Die Ideologie der »ernsten Musik« entsteht hier. Sie bezieht ihre Rolle aus dem Abstand, den diese Art von Musik plötzlich zwischen sich und einer bestimmten Musiktradition schafft, indem sie sich dieser gegenüber als überlegen betrachtet; eine Überlegenheit, die nicht mehr bloß sozialer, sondern in erster Linie geistiger Natur ist. Bis dahin hatte man diese Art von Musik sehr passend mit einem schönen Begriff aus dem sechzehnten Jahrhundert bezeichnet: als »Musica reservata«, eine elegante Umschreibung für gesellschaftliche Abgehobenheit. Das Beethoven’sche Modell hebt diese Berufung zur Elite nun über die prosaischen Grenzen von Vermögen oder Herkunft hinweg. Die ernste Musik ist die Musica reservata einer Menschheit, die über den Genuss hinausgehen und sich auf den Kurs des Geistes begeben will. Konnte sich das auserwählte Publikum jener Musik bis dahin des erlesensten Geschmacks rühmen, so durfte es jetzt zu Recht auch eine Vorrangstellung auf kulturellem und moralischem Gebiet beanspruchen.

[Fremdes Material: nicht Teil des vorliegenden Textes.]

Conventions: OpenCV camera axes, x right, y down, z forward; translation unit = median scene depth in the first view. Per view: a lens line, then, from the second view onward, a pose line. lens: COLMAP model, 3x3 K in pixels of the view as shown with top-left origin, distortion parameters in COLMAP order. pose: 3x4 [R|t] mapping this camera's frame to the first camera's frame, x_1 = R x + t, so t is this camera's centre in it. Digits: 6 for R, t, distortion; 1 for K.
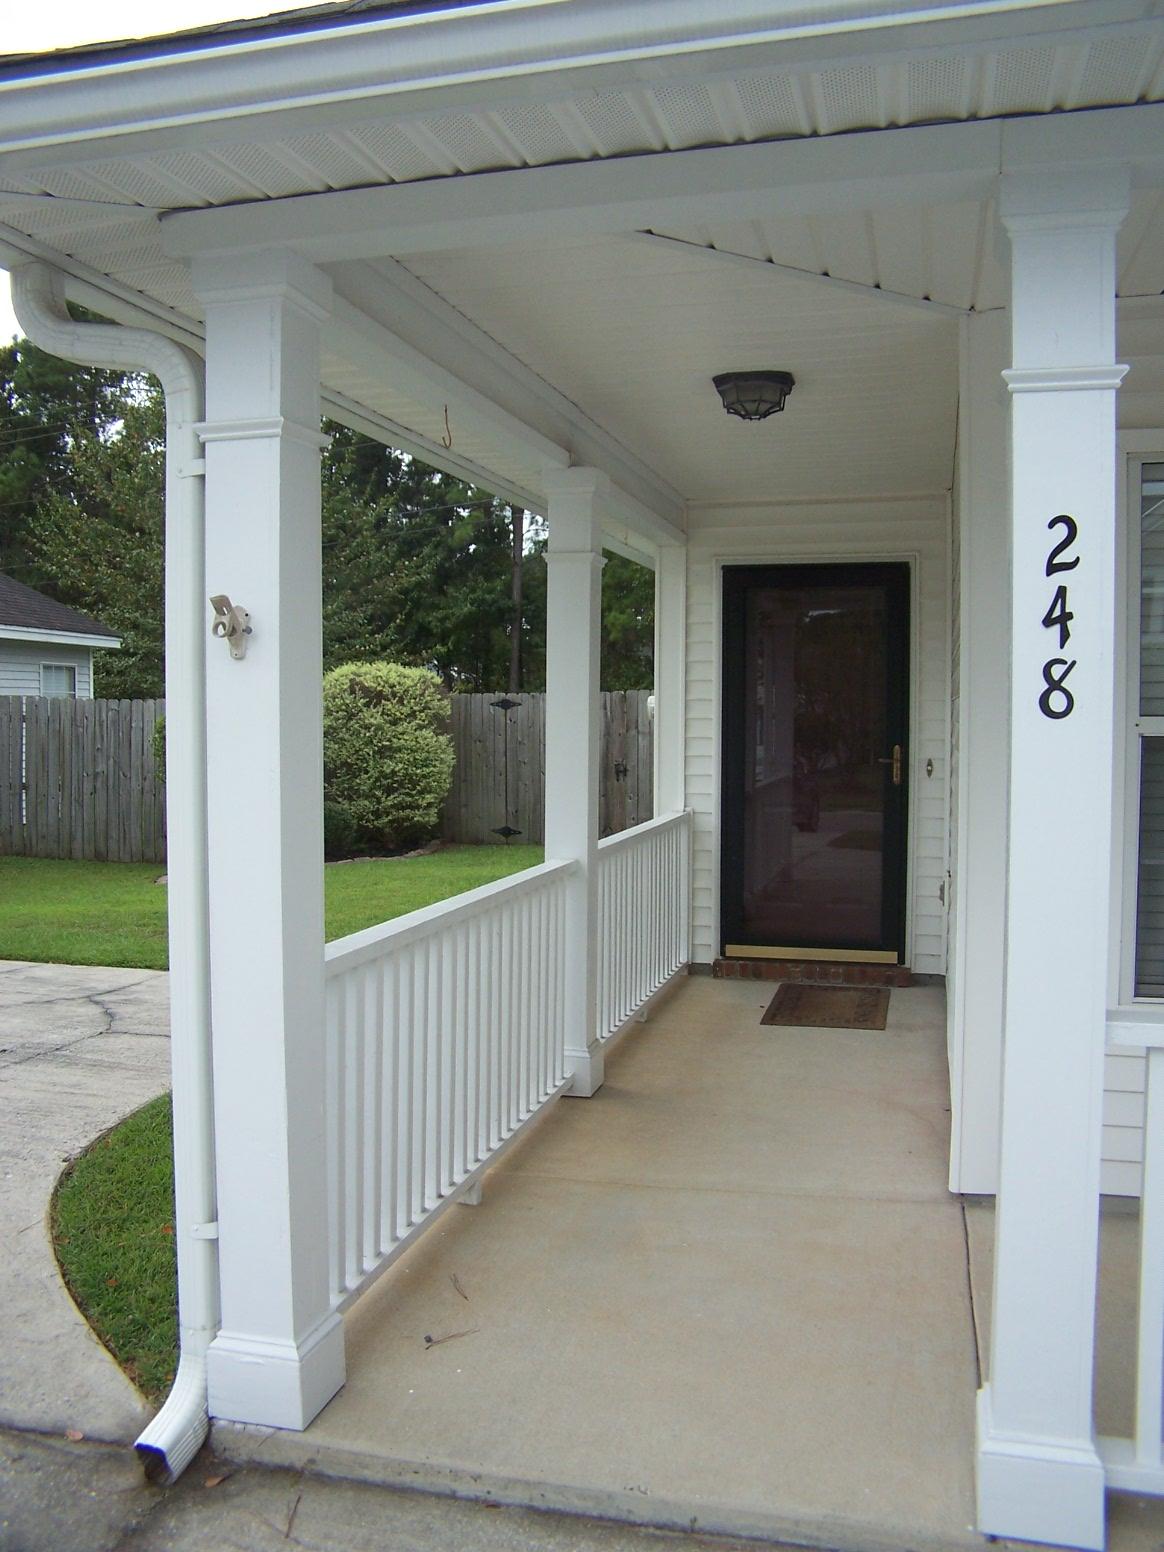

Das alles wäre nicht passiert, hätte die Romantik nicht intuitiv den Fall Beethoven zum Modell erhoben, der sonst vielleicht eine durch Genialität bedingte Ausnahmeerscheinung geblieben wäre. Stattdessen wurde er zum ideologischen Modell, das die Romantiker nicht nur zur Legitimierung ihrer eigenen Musiklandschaft verwendeten, sondern das sie unfairerweise auch rückwirkend auf ganze Generationen von nichts ahnenden Komponisten des achtzehnten Jahrhunderts anwendeten: Leute, die mit der Dienerschaft an einem Tisch gegessen und sich ihr Brot verdient hatten, indem sie nicht weniger und nicht mehr als gute Unterhaltungsmusik schrieben. Jahrhunderte feinen Kunsthandwerks wurden so mit einem Mal Kunst. Das neu entstandene Unternehmen der ernsten Musik beschaffte sich auf diese Weise eine vornehme und weit zurückreichende Ahnentafel – eine arglose List, deren Erfinder unschwer zu erraten ist. Es ist der Hauptsponsor des Unternehmens, jene Bourgeoisie, die sich gerade anschickte, den Palast zu stürmen: reich an Geld, aber arm an Adel.